Is there any chance I will be turned down for coverage by a health insurance exchange?
The main idea behind the Affordable Care Act was to remove the barriers to insurance coverage for most Americans who remained uninsured because of pre-existing conditions or issues of cost.
The law removed most of those barriers. So not only can a plan sold through your state’s health insurance exchange plan not turn you down because of a pre-existing condition, it also won’t exclude pre-existing conditions from your coverage or charge you higher premiums based on your medical history.

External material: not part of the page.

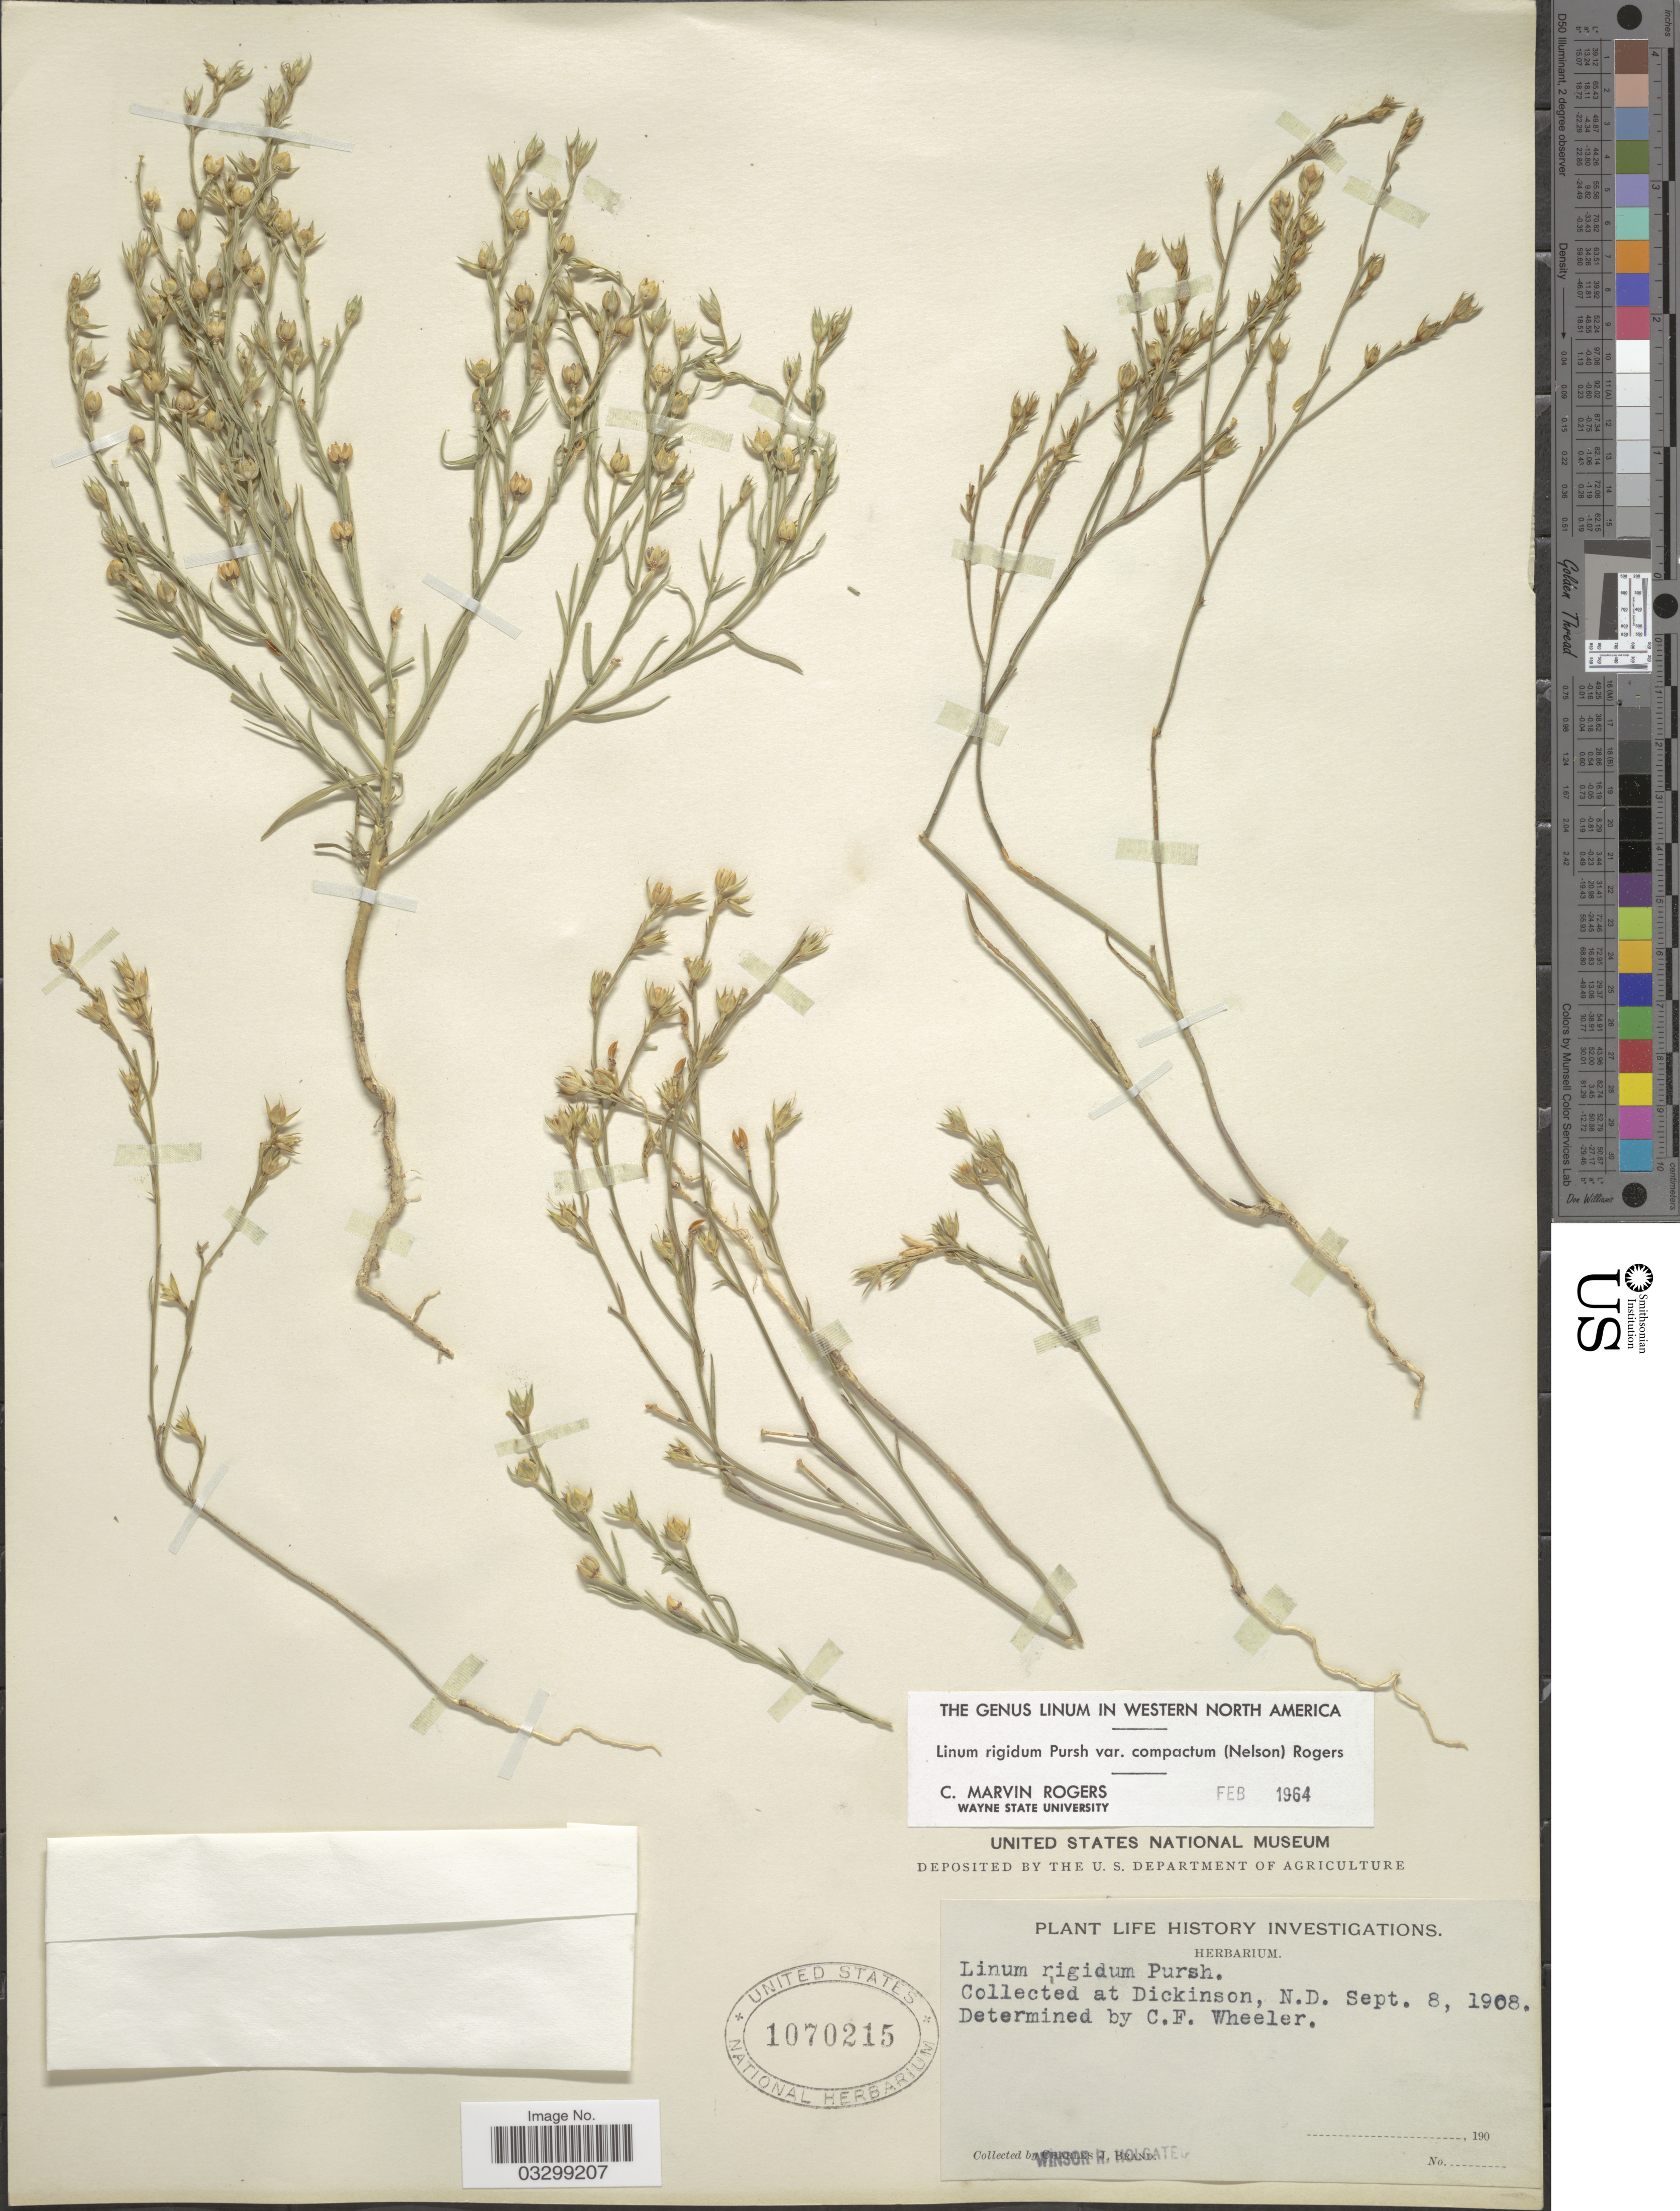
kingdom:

These regulations apply to all individual major medical health insurance, regardless of whether they’re sold through the exchange or off-exchange.
The ACA includes a Patients’ Bill of Rights that helps consumers in a number of other ways, such as:
- Prohibiting insurers from rescinding your coverage because of an unintentional mistake on an application
- Banning insurers from setting lifetime or annual dollar limits on your coverage
- Ensuring you can choose the primary care doctor you want from your plan’s list (note that if your plan is an HMO or POS, you’ll likely be required to select a primary care doctor and get referrals from that doctor for specialist visits)
- Allowing children under 26 to remain on their parents’ policy
Limited enrollment windows
It’s important to understand, however, that health insurance is now typically only available for purchase during open enrollment, or if you experience a qualifying event. These limited enrollment windows apply both on and off the exchange. If you try to enroll outside of open enrollment, without a qualifying event, your enrollment will be rejected. So while the days of getting turned down because of medical history are long gone, it’s still possible to be turned down for health insurance, based on when you apply.